[Opening Data extracts section]

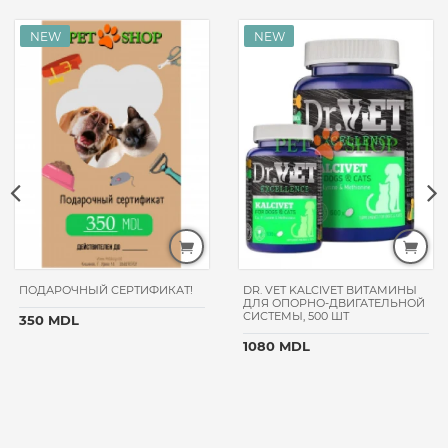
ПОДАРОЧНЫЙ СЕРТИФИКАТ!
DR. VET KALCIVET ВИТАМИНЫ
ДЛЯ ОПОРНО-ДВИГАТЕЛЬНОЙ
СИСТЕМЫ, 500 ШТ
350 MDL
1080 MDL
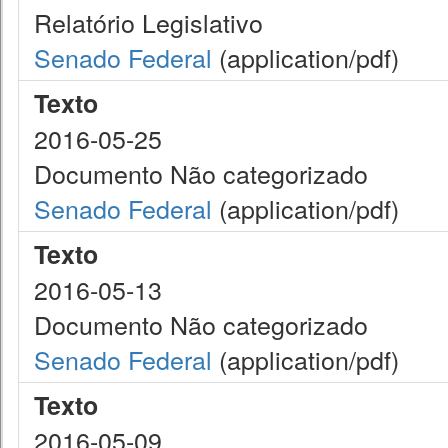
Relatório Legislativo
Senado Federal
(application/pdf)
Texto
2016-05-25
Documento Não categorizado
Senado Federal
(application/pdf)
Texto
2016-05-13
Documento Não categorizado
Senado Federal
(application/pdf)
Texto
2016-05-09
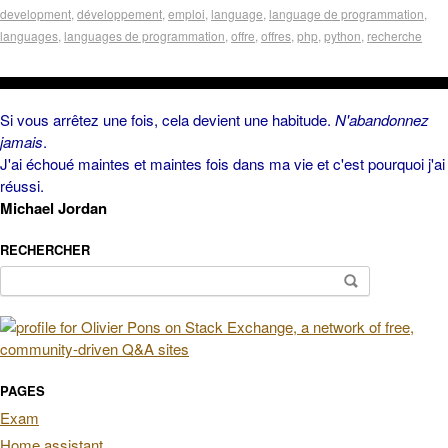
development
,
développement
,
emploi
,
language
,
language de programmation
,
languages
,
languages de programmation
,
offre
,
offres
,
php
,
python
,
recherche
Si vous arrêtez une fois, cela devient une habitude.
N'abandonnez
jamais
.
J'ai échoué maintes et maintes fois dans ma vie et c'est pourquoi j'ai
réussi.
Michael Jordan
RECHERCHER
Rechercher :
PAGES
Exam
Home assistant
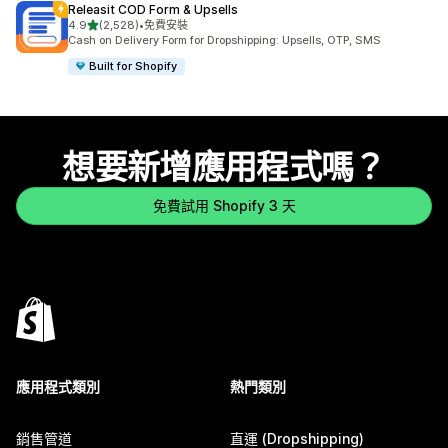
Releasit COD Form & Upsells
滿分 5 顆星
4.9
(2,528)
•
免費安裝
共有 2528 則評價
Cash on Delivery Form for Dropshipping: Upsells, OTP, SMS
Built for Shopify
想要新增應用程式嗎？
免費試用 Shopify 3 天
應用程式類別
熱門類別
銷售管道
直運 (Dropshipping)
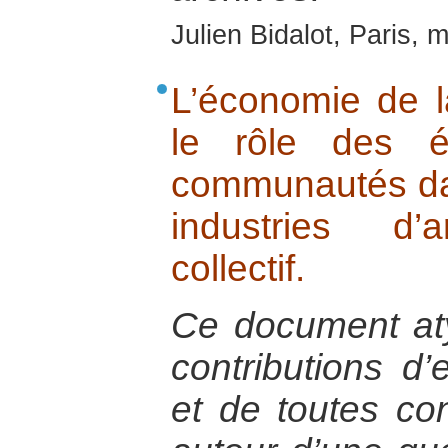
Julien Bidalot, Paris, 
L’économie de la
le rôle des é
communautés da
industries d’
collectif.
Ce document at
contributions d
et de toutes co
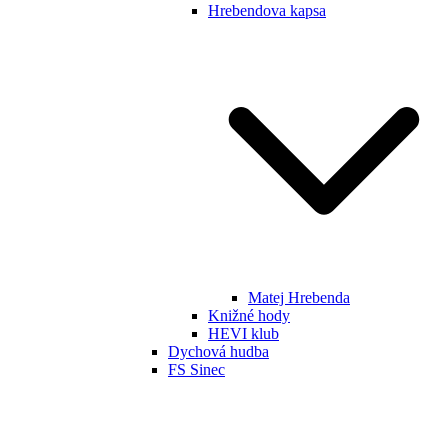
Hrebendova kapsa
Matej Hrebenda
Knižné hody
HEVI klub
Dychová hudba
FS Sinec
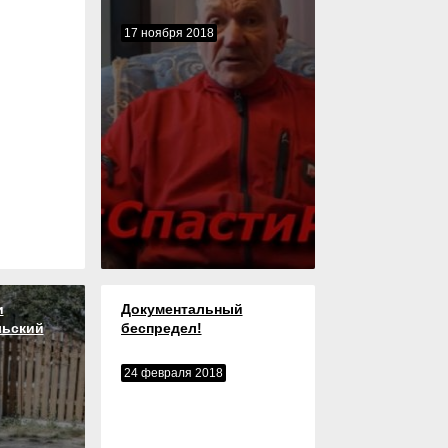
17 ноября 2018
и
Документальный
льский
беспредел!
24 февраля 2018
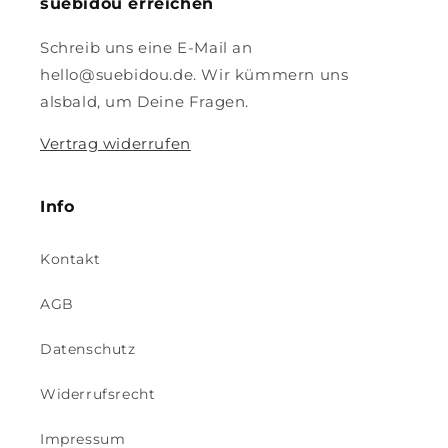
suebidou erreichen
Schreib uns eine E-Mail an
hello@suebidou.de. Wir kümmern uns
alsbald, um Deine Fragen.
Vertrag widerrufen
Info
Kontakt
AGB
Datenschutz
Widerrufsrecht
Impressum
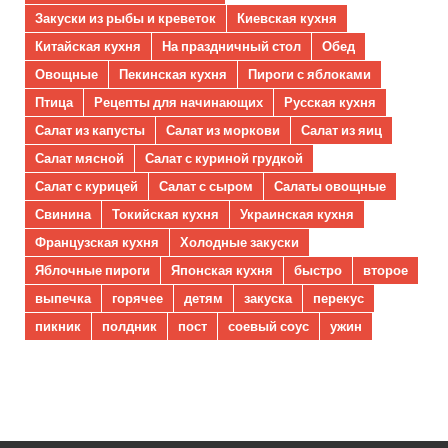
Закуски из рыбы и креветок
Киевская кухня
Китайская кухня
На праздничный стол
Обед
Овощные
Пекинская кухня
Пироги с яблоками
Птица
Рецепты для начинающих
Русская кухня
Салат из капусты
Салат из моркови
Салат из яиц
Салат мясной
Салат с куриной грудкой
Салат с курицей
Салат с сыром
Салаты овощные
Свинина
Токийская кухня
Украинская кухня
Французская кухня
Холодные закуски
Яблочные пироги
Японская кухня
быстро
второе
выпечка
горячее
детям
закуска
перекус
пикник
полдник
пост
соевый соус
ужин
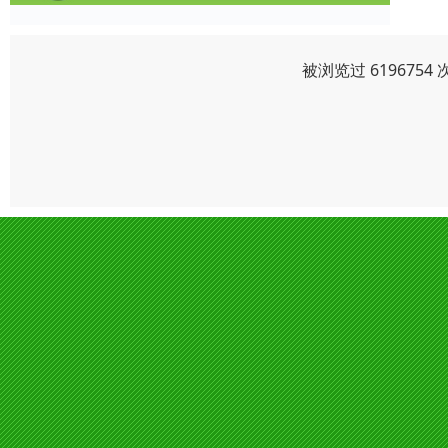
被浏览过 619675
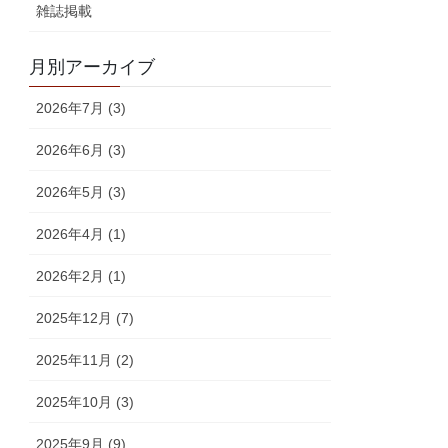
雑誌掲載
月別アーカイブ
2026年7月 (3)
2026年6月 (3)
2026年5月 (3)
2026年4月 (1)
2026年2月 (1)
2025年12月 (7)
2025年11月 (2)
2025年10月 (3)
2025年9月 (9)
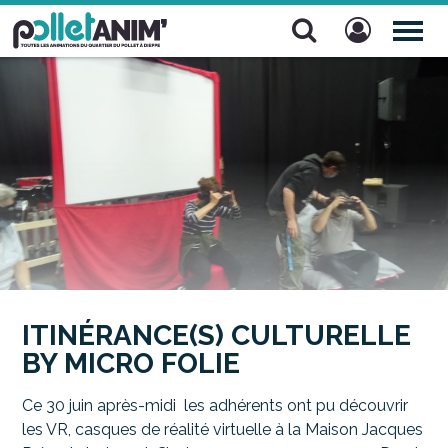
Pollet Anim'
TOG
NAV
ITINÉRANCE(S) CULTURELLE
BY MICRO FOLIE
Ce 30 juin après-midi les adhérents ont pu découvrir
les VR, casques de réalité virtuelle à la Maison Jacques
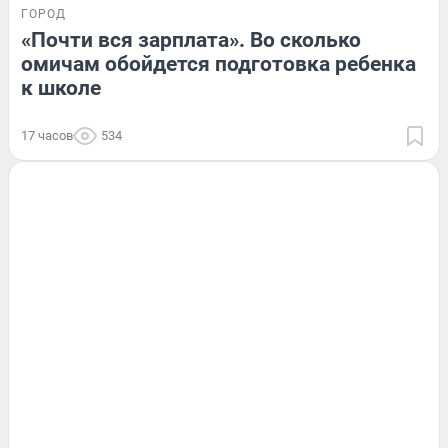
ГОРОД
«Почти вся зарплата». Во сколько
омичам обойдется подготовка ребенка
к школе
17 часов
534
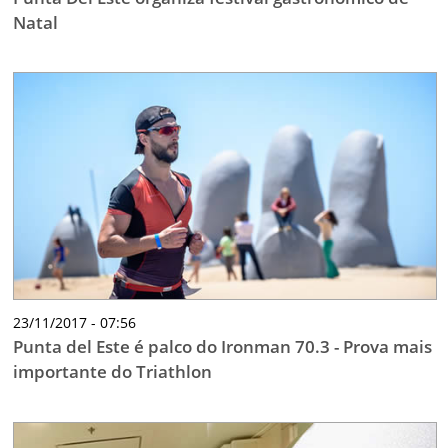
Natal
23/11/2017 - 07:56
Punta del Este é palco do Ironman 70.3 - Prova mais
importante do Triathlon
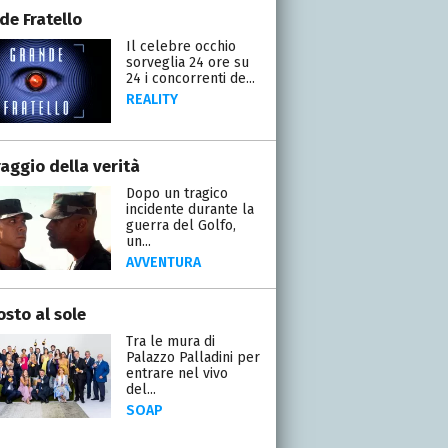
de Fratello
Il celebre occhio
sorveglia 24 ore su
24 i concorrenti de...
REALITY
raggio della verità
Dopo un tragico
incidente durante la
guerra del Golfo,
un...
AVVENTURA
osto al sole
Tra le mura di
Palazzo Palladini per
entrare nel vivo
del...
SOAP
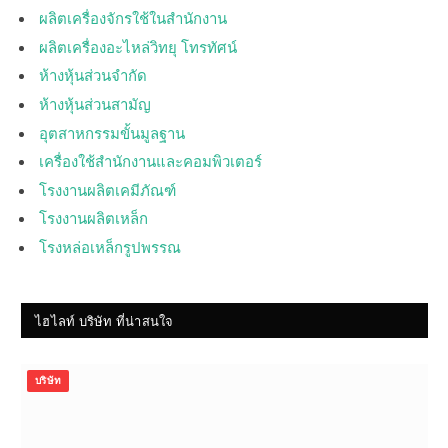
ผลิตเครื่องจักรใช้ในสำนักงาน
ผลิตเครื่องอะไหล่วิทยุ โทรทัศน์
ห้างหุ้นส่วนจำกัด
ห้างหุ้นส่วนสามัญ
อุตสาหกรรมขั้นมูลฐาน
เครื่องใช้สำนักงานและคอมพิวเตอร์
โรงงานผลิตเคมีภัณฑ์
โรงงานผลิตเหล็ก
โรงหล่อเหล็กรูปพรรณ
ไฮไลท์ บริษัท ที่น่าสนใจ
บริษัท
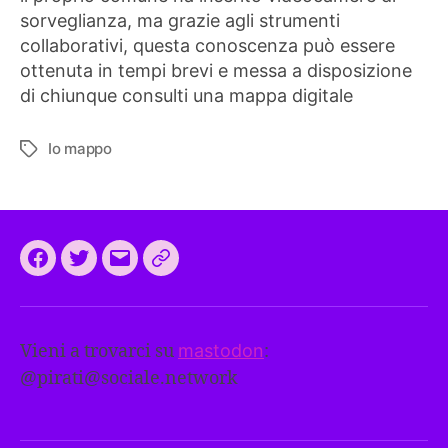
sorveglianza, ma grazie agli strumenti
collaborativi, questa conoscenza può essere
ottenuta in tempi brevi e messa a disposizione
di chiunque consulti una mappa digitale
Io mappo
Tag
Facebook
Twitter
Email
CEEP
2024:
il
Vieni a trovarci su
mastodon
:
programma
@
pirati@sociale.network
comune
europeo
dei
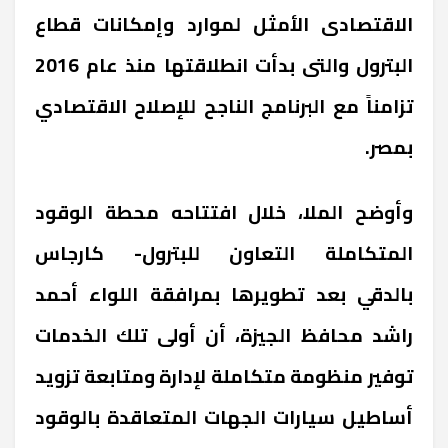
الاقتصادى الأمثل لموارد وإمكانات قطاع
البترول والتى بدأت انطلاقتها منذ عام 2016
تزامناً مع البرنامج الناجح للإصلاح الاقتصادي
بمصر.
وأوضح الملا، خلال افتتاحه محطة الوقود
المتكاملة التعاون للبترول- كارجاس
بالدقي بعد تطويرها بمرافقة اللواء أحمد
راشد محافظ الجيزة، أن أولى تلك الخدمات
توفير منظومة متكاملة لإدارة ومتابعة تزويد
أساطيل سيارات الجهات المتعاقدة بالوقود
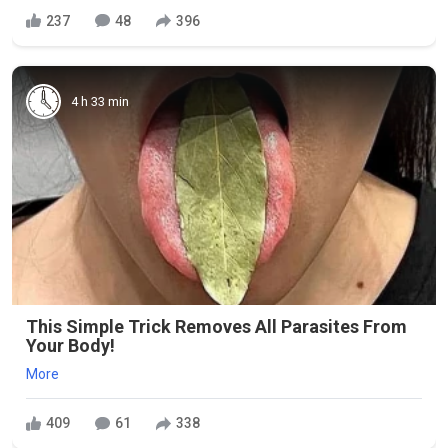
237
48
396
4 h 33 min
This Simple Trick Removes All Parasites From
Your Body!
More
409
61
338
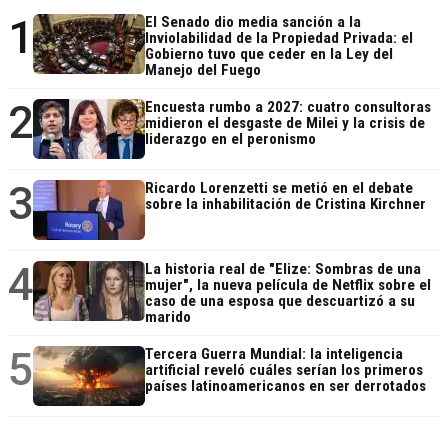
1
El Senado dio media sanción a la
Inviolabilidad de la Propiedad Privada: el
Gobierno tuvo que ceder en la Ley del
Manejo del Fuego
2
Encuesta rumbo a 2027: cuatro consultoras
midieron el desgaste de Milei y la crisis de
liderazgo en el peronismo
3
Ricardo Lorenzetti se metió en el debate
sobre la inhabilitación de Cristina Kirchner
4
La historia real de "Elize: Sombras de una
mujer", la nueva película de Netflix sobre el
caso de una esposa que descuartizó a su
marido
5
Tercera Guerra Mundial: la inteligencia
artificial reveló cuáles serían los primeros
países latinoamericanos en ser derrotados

[Closing Data extracts section]

**Work item**
Leave every picture out, and transcribe the data above exactly as it reads.

**Response area**
ПОДАРОЧНЫЙ СЕРТИФИКАТ!
DR. VET KALCIVET ВИТАМИНЫ
ДЛЯ ОПОРНО-ДВИГАТЕЛЬНОЙ
СИСТЕМЫ, 500 ШТ
350 MDL
1080 MDL
Relatório Legislativo
Senado Federal
(application/pdf)
Texto
2016-05-25
Documento Não categorizado
Senado Federal
(application/pdf)
Texto
2016-05-13
Documento Não categorizado
Senado Federal
(application/pdf)
Texto
2016-05-09
development
,
développement
,
emploi
,
language
,
language de programmation
,
languages
,
languages de programmation
,
offre
,
offres
,
php
,
python
,
recherche
Si vous arrêtez une fois, cela devient une habitude.
N'abandonnez
jamais
.
J'ai échoué maintes et maintes fois dans ma vie et c'est pourquoi j'ai
réussi.
Michael Jordan
RECHERCHER
Rechercher :
PAGES
Exam
Home assistant
Releasit COD Form & Upsells
滿分 5 顆星
4.9
(2,528)
•
免費安裝
共有 2528 則評價
Cash on Delivery Form for Dropshipping: Upsells, OTP, SMS
Built for Shopify
想要新增應用程式嗎？
免費試用 Shopify 3 天
應用程式類別
熱門類別
銷售管道
直運 (Dropshipping)
Julien Bidalot, Paris, 
L’économie de la
le rôle des é
communautés da
industries d’
collectif.
Ce document at
contributions d
et de toutes co
Hrebendova kapsa
Matej Hrebenda
Knižné hody
HEVI klub
Dychová hudba
FS Sinec
17 ноября 2018
и
Документальный
льский
беспредел!
24 февраля 2018
suebidou erreichen
Schreib uns eine E-Mail an
hello@suebidou.de. Wir kümmern uns
alsbald, um Deine Fragen.
Vertrag widerrufen
Info
Kontakt
AGB
Datenschutz
Widerrufsrecht
Impressum
Закуски из рыбы и креветок
Киевская кухня
Китайская кухня
На праздничный стол
Обед
Овощные
Пекинская кухня
Пироги с яблоками
Птица
Рецепты для начинающих
Русская кухня
Салат из капусты
Салат из моркови
Салат из яиц
Салат мясной
Салат с куриной грудкой
Салат с курицей
Салат с сыром
Салаты овощные
Свинина
Токийская кухня
Украинская кухня
Французская кухня
Холодные закуски
Яблочные пироги
Японская кухня
быстро
второе
выпечка
горячее
детям
закуска
перекус
пикник
полдник
пост
соевый соус
ужин
被浏览过 619675
雑誌掲載
月別アーカイブ
2026年7月 (3)
2026年6月 (3)
2026年5月 (3)
2026年4月 (1)
2026年2月 (1)
2025年12月 (7)
2025年11月 (2)
2025年10月 (3)
2025年9月 (9)
Pollet Anim'
TOG
NAV
ITINÉRANCE(S) CULTURELLE
BY MICRO FOLIE
Ce 30 juin après-midi les adhérents ont pu découvrir
les VR, casques de réalité virtuelle à la Maison Jacques
ГОРОД
«Почти вся зарплата». Во сколько
омичам обойдется подготовка ребенка
к школе
17 часов
534
Natal
23/11/2017 - 07:56
Punta del Este é palco do Ironman 70.3 - Prova mais
importante do Triathlon
de Fratello
Il celebre occhio
sorveglia 24 ore su
24 i concorrenti de...
REALITY
raggio della verità
Dopo un tragico
incidente durante la
guerra del Golfo,
un...
AVVENTURA
osto al sole
Tra le mura di
Palazzo Palladini per
entrare nel vivo
del...
SOAP
ผลิตเครื่องจักรใช้ในสำนักงาน
ผลิตเครื่องอะไหล่วิทยุ โทรทัศน์
ห้างหุ้นส่วนจำกัด
ห้างหุ้นส่วนสามัญ
อุตสาหกรรมขั้นมูลฐาน
เครื่องใช้สำนักงานและคอมพิวเตอร์
โรงงานผลิตเคมีภัณฑ์
โรงงานผลิตเหล็ก
โรงหล่อเหล็กรูปพรรณ
ไฮไลท์ บริษัท ที่น่าสนใจ
บริษัท
sorveglianza, ma grazie agli strumenti
collaborativi, questa conoscenza può essere
ottenuta in tempi brevi e messa a disposizione
di chiunque consulti una mappa digitale
Io mappo
Tag
Facebook
Twitter
Email
CEEP
2024:
il
Vieni a trovarci su
mastodon
:
programma
@
pirati@sociale.network
comune
europeo
dei
الاقتصادى الأمثل لموارد وإمكانات قطاع
البترول والتى بدأت انطلاقتها منذ عام 2016
تزامناً مع البرنامج الناجح للإصلاح الاقتصادي
بمصر.
وأوضح الملا، خلال افتتاحه محطة الوقود
المتكاملة التعاون للبترول- كارجاس
بالدقي بعد تطويرها بمرافقة اللواء أحمد
راشد محافظ الجيزة، أن أولى تلك الخدمات
توفير منظومة متكاملة لإدارة ومتابعة تزويد
أساطيل سيارات الجهات المتعاقدة بالوقود
237
48
396
4 h 33 min
This Simple Trick Removes All Parasites From
Your Body!
More
409
61
338
1
El Senado dio media sanción a la
Inviolabilidad de la Propiedad Privada: el
Gobierno tuvo que ceder en la Ley del
Manejo del Fuego
2
Encuesta rumbo a 2027: cuatro consultoras
midieron el desgaste de Milei y la crisis de
liderazgo en el peronismo
3
Ricardo Lorenzetti se metió en el debate
sobre la inhabilitación de Cristina Kirchner
4
La historia real de "Elize: Sombras de una
mujer", la nueva película de Netflix sobre el
caso de una esposa que descuartizó a su
marido
5
Tercera Guerra Mundial: la inteligencia
artificial reveló cuáles serían los primeros
países latinoamericanos en ser derrotados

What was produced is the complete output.